Watching the obvious glee that Levant takes in causing offence—whether it’s dressing up in costume as an Occupy protester, tangling on tape with bureaucrats, or even pricking the conceits of members of his own ethnic community from a stage—it’s tempting to think it’s all an act. That, like Don Cherry and his loud sportcoats, underneath it all, there lurks a more reasonable man.

That’s what I’m searching for as we sit in the Sun TV boardroom on a Friday afternoon. Levant is returning, yet again, to his well-worn speech on the virtues of free expression, when his cellphone rings. It’s his wife. He tries to quickly shut down the conversation, but she has something she wants to talk about. He listens impatiently and makes a couple of distracted “hmmm” sounds. “Well, that’s why I always say security guards should be armed,” he says, promising to call back later.

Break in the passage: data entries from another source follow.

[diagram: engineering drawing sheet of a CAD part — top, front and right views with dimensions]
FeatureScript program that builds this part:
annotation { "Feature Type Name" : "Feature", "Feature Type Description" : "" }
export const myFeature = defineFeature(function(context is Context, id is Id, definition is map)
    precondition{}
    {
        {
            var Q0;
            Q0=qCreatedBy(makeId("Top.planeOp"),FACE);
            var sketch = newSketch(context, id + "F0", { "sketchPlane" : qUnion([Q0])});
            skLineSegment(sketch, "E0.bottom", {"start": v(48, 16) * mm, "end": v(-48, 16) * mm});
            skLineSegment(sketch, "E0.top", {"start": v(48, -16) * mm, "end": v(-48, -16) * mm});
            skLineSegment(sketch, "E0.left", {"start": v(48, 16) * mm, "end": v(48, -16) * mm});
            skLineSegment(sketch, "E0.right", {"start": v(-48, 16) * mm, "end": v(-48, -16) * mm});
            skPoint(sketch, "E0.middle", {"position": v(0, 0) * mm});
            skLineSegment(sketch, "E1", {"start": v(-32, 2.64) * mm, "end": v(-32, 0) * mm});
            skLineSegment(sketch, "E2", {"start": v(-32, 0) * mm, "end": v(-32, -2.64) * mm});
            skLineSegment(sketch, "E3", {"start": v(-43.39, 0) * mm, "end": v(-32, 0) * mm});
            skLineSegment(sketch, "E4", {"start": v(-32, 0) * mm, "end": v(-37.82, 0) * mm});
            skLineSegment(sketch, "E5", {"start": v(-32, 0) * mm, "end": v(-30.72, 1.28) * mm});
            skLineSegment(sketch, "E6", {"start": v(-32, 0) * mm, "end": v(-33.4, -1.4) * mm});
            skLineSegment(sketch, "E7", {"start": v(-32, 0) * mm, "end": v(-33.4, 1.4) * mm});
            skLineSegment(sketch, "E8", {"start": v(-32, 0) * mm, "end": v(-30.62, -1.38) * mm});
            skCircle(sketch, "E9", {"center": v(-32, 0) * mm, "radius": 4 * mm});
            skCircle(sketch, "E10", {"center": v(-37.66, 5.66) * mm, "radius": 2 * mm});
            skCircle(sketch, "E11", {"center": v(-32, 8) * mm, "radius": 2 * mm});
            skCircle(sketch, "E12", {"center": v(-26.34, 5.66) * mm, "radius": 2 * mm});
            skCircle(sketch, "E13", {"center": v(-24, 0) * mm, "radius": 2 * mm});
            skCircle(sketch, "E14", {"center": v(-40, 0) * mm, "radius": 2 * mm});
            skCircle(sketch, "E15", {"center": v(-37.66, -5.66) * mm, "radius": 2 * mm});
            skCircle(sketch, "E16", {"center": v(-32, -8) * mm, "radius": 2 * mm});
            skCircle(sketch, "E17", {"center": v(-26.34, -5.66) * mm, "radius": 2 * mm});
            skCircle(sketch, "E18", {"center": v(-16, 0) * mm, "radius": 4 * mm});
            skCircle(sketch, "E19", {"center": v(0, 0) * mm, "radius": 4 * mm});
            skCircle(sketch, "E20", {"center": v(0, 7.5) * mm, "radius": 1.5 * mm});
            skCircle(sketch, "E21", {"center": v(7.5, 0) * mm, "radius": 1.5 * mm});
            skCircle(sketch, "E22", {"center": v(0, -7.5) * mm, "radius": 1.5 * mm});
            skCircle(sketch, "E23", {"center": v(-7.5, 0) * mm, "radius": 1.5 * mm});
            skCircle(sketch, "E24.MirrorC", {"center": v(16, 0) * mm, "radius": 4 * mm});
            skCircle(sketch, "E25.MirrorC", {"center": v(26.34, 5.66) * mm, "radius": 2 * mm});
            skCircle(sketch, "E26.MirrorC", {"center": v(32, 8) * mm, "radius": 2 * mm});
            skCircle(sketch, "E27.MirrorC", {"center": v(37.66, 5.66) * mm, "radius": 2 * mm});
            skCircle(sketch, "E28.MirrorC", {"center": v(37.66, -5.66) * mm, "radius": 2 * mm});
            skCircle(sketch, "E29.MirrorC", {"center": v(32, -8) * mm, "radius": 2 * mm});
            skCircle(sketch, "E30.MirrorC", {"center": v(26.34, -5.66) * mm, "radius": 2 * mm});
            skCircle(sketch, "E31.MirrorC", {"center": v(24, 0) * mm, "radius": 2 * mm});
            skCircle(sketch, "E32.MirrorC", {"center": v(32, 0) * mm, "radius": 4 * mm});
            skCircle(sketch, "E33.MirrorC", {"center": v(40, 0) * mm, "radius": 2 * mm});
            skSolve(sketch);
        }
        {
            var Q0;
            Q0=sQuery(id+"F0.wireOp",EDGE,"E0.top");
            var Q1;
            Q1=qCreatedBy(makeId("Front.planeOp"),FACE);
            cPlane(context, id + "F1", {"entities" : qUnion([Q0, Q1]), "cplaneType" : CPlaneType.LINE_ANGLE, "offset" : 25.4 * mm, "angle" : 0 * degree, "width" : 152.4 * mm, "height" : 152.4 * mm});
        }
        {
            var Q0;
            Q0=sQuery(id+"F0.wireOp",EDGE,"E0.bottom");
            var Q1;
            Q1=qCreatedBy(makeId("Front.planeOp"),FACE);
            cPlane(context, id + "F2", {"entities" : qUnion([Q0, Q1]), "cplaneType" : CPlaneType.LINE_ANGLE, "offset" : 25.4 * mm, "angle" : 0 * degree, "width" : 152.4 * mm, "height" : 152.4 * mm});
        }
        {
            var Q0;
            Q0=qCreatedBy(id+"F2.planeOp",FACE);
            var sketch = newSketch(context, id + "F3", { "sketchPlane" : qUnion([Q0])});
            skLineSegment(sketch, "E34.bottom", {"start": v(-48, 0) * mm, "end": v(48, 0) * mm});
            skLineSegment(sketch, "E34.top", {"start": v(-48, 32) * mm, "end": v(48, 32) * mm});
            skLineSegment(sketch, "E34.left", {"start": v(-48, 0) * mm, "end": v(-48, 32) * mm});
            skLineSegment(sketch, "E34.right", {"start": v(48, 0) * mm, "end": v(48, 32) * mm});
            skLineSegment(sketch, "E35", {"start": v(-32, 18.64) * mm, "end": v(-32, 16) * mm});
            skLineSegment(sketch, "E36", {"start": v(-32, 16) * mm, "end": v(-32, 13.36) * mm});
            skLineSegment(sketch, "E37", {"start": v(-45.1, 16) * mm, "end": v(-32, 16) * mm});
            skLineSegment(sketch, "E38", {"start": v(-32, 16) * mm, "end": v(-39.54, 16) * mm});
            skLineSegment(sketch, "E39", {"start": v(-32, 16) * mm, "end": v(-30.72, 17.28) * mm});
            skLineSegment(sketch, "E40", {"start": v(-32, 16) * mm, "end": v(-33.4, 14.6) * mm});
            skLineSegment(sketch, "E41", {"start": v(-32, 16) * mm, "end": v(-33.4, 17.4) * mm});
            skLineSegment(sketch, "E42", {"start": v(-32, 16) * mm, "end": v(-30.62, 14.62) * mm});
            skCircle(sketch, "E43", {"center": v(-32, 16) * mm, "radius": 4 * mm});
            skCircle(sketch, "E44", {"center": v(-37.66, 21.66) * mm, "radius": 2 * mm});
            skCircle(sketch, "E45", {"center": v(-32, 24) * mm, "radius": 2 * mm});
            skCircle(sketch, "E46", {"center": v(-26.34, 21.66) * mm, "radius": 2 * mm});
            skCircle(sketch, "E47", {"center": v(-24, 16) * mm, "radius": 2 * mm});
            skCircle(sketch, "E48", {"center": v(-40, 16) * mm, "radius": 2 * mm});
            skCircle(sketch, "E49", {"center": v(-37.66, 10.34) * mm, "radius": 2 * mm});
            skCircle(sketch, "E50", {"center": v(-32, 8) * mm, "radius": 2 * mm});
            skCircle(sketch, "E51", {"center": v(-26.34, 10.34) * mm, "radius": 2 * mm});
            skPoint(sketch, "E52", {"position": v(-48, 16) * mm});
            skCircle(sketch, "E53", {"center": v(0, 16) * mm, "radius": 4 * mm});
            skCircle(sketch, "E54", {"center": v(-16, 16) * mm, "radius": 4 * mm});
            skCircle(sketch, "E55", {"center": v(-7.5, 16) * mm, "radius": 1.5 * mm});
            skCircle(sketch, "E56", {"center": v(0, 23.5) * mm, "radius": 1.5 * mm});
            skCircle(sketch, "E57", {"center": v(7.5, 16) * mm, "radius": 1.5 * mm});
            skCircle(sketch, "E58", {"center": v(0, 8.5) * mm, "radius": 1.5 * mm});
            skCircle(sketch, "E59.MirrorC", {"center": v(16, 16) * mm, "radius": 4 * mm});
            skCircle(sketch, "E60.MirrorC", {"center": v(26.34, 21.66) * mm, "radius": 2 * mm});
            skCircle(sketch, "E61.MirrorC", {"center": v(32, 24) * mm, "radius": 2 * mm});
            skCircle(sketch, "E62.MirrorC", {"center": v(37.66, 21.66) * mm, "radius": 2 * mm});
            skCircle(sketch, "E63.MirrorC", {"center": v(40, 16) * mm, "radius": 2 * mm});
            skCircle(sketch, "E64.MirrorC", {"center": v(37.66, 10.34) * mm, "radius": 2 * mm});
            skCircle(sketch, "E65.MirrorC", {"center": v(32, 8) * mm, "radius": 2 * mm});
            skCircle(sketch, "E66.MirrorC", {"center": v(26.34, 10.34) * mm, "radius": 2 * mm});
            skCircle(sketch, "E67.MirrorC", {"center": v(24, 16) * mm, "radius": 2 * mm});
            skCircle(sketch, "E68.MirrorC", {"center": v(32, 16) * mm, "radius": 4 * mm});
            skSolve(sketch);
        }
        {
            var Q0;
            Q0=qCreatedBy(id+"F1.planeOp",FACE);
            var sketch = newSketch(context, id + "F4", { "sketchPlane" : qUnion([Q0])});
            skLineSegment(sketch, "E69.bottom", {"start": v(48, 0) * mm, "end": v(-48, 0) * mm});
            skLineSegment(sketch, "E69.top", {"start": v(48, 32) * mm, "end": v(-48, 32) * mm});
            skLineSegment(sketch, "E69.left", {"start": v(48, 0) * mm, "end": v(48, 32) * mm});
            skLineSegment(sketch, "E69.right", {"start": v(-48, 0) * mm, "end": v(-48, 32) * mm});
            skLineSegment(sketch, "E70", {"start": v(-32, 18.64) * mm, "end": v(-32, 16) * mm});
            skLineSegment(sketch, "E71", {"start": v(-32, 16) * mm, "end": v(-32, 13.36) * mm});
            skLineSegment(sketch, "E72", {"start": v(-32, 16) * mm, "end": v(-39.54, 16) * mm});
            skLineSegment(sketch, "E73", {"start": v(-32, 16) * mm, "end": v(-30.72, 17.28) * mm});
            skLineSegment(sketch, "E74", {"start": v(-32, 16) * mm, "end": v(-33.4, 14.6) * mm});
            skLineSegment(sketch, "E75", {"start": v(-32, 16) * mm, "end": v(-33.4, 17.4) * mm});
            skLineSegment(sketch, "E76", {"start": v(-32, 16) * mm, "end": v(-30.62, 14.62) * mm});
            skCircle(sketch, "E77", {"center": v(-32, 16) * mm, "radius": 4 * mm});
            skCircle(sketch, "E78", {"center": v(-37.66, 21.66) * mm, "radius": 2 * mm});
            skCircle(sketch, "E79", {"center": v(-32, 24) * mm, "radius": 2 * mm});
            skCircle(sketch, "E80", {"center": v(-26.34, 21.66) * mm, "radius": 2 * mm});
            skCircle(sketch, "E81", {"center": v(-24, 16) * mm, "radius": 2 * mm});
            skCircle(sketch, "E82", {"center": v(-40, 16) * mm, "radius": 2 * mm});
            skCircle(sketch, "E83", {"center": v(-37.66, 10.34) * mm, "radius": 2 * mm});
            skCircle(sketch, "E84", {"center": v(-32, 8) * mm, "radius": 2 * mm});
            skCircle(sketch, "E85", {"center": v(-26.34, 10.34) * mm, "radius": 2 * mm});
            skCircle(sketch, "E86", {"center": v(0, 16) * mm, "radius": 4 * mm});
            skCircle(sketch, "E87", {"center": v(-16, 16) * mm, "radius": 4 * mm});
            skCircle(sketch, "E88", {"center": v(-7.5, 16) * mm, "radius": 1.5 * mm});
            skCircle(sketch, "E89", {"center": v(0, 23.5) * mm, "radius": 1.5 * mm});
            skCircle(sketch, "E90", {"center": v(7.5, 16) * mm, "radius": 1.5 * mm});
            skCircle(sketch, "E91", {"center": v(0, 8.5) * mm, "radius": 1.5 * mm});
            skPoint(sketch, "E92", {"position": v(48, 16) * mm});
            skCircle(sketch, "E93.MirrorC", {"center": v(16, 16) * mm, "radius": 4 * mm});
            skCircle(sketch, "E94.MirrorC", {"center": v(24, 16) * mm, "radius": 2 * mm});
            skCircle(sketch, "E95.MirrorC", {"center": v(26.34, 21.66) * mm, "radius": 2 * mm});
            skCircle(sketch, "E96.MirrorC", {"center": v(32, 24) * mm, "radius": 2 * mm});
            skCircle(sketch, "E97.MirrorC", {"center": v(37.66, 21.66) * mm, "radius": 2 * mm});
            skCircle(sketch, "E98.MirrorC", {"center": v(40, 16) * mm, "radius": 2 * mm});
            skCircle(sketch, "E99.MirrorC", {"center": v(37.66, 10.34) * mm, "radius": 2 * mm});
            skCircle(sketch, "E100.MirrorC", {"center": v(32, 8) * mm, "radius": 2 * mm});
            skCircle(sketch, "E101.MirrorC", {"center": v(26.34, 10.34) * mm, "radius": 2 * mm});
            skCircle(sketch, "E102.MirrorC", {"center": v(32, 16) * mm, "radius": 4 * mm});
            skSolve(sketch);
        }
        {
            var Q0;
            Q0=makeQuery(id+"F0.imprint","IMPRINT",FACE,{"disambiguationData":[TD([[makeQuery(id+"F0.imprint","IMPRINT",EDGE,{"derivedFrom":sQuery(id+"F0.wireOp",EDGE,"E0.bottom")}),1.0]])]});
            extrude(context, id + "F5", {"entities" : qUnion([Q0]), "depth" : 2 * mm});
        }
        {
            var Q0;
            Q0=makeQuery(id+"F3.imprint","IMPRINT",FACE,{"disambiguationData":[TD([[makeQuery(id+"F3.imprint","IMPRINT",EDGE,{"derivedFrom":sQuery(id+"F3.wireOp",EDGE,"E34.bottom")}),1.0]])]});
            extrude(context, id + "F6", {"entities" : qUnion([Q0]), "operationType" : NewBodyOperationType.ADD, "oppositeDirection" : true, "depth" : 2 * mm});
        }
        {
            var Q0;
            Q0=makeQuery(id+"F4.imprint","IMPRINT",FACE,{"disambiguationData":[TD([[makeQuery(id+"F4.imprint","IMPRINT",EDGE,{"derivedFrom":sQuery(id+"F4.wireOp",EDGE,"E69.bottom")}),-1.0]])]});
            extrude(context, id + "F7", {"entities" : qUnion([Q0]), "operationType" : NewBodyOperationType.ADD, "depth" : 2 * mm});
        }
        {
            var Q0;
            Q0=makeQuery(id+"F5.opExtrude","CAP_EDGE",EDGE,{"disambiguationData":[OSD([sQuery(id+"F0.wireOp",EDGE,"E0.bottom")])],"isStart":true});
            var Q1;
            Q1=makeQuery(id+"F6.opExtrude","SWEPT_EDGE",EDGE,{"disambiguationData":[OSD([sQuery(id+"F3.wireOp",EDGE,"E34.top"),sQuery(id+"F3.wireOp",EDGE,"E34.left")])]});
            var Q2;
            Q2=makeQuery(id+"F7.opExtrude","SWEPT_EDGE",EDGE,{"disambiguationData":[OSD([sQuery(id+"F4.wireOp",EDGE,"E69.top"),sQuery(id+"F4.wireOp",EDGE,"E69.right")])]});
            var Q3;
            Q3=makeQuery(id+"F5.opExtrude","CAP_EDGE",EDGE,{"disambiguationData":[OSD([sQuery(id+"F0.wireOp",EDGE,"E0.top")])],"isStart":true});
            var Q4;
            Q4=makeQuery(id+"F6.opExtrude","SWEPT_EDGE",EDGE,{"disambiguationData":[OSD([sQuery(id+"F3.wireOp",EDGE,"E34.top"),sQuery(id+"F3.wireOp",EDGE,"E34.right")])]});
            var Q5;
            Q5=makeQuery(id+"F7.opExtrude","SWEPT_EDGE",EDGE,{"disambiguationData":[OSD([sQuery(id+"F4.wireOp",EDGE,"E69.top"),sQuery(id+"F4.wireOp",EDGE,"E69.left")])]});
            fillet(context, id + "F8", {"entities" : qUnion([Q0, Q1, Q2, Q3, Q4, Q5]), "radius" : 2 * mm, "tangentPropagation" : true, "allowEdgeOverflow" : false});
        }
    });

It’s only when I get outside and turn on my own phone that I realize the call was about the killings in Newtown, Conn.

In the days that follow, it’s a theme he takes up with vigour on his Twitter feed: how the response to 20 dead kids (who are roughly the same age as his own children) should be more, not fewer guns. It’s not a popular position. And to many Canadians, it might be as objectionable as anything he has ever said. But being offensive is Ezra Levant’s right—one that he has fought hard for. The thing to remember is that it’s his business, too.